# [Activities]
1 - In the passage about Nathan Englander's story, what name do the two couples give to the game they play?
2 - Write the next part of the passage about Nathan Englander's story, picking up after its last sentence.

In the title story of Nathan Englander’s latest book of short stories, What We Talk About When We Talk About Anne Frank, a secular couple spends time with an ultra-Orthodox couple. After smoking pot and searching a pantry for food, the couples begin to play what they call the “Who Will Hide Me?” game. In the event of a modern Holocaust, who of their gentile friends would hide them, they wonder. Locked in the pantry, the couples transport themselves back in time, where they imagine Nazis, ghettos, and concentration camps as their new reality. What would their friends do to save them?

 

It’s a question none of them can answer satisfactorily, like many other questions in Judaism. Yet Judaism celebrates questions. The night when the most questions are asked in Judaism is the night of the Seder. These questions are also about national tragedy. The Holocaust was, in a sense, a modern-day version of Egypt. And as modern Jews, we are obligated, as in every generation, to imagine that we ourselves left Egypt. Like the couple in Englander’s fictitious pantry, we must remember that we were part of a national tragedy in Egypt prior to redemption. This is the season for remembering and questioning.

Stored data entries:
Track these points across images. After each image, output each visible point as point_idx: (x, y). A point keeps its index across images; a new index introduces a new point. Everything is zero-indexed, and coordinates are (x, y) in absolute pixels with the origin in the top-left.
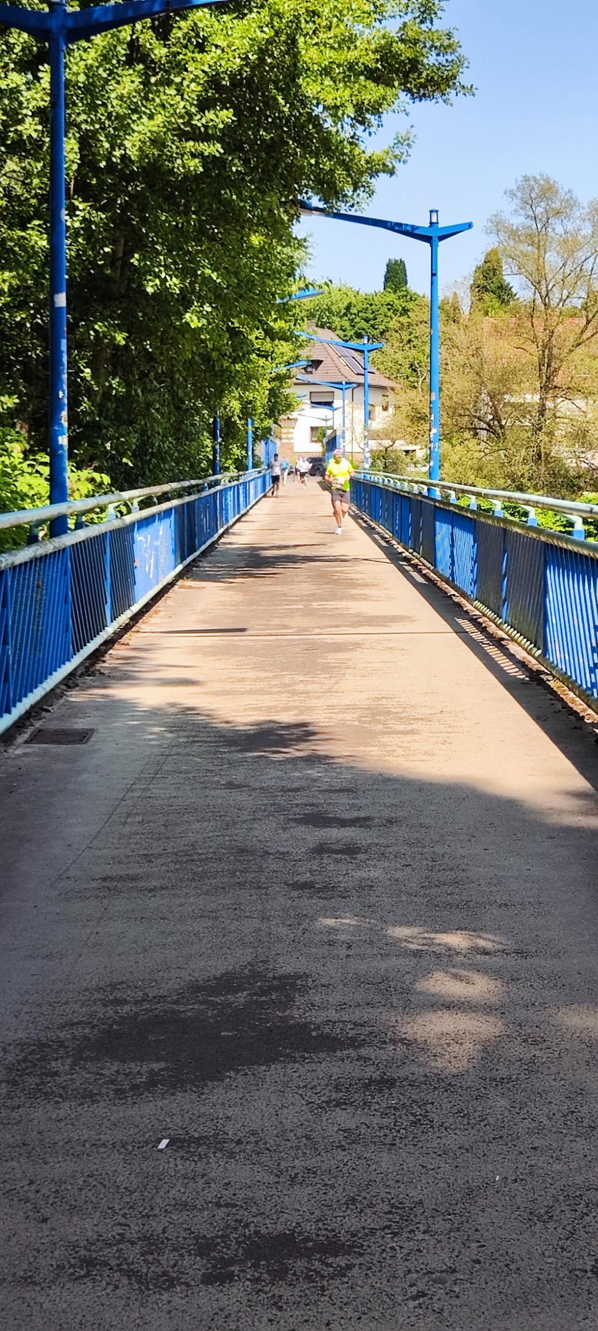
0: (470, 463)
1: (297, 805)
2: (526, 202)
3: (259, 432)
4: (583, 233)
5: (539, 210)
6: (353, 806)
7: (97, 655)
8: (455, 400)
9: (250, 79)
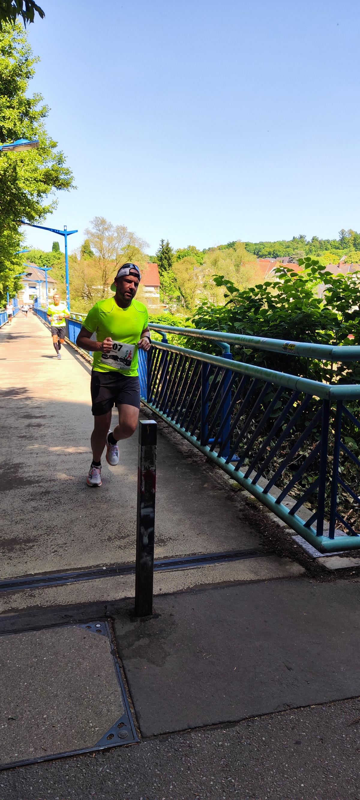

# [Answers by item number]
1 - They call it the "Who Will Hide Me?" game.

2 -
 

On Sunday, April 1, Englander joined with Jonathan Safran Foer at B’nai Jeshurun synagogue to discuss their latest collaboration, The New American Haggadah (Little, Brown and Co. $29.99). Foer addressed the large crowd gathered, to speak about Haggadot in general. “If the questions were easy we would have stopped reading it,” said Foer. But, he added, “We haven’t been able to come up with satisfactory answers.” And that’s why we’re still reading it.

 

The New American Haggadah takes a new form, with a new translation by Englander and commentaries by Jeffrey Goldberg, Lemony Snicket, Rebecca Newberger Goldstein, and Nathaniel Deutsch. A timeline runs along the top margin of the text of the Haggadah, and the text is illustrated by artwork by Oded Ezer, depicting the words of the Haggadah in various, striking Hebrew fonts throughout the ages.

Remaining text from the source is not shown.